BY Callia Peterson, ’22.
Scrambling to find my calculator in the depths of my backpack for math class, I looked over at my friend Kyle who asked calmly, “How are you today?”
“Frazzled!” I responded, plopping myself into my chair. She laughed.
Midterms are days away, and the high school is buzzing. The LC is packed with students poring over review material; students are spending their lunch periods completing missing assignments, and the athletic wing is crowded with wrestlers and basketball players wrapping up their final practices before winter break. Busy, stressed, anxious, excited, and yes, frazzled—you name it, I see it in myself, my peers and the teachers and administrators that surround me.
As my walk into the high school gets chillier and I feel compelled to blare Christmas music in my car, I see family time and hot cocoa on the horizon, but there is one thing in the forefront of my mind: midterms.
If you’re like me, you’ve probably checked PowerSchool more times than you would care to admit, and you’ve calculated the percentages you need to maintain or improve your grades in every class.
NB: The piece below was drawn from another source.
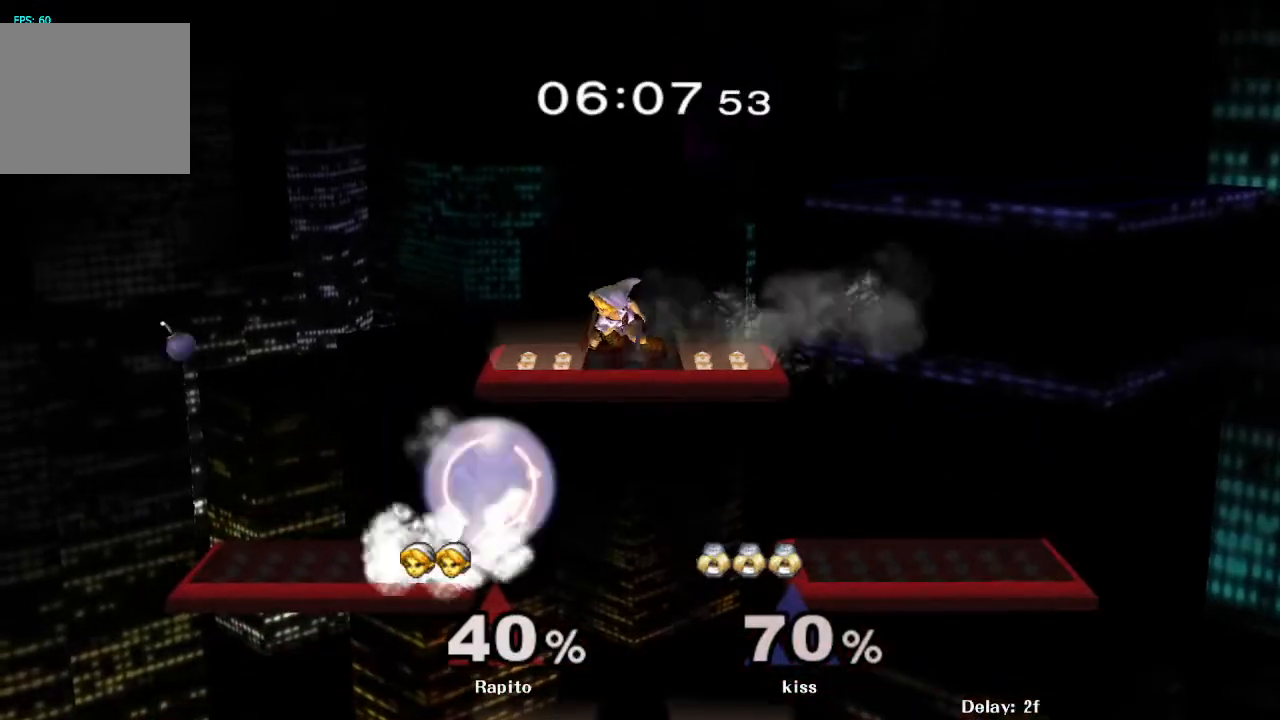
{"buttons": [], "left_stick": "up-right", "right_stick": "center", "events": [[50, "Y", "up"], [100, "B", "down"], [333, "left_stick", "right"], [367, "B", "up"], [500, "left_stick", "up-right"]]}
But this year, I’m forcing myself to pause before tapping on the alluring P representing the PowerSchool app, and instead asking myself why I’m at school in the first place. Is it to rack up points? Is it to keep my GPA above a certain number? No. It’s to learn about history and society, how to wield mathematical figures and the science that explains everything that surrounds us. It’s to build leadership, design thinking and interpersonal skills for current and future passion projects. It’s to teach and inspire a newsroom and a Student Innovation Team committee. It’s to make meaningful connections with my peers and experience the exuberance of adolescence. It’s to become an informed citizen of the world.
So if you’re a student, I implore you to take a step back next time you check your grades and to ask yourself what you want to get out of school every day. If you’re a teacher, I hope you pause to ask yourself why you love teaching next time you type in a test score. If you’re an administrator, I ask that you think of ways we can move closer to a system that values learning over performance, and students over numbers. Read more about academic culture at UAHS on page 14.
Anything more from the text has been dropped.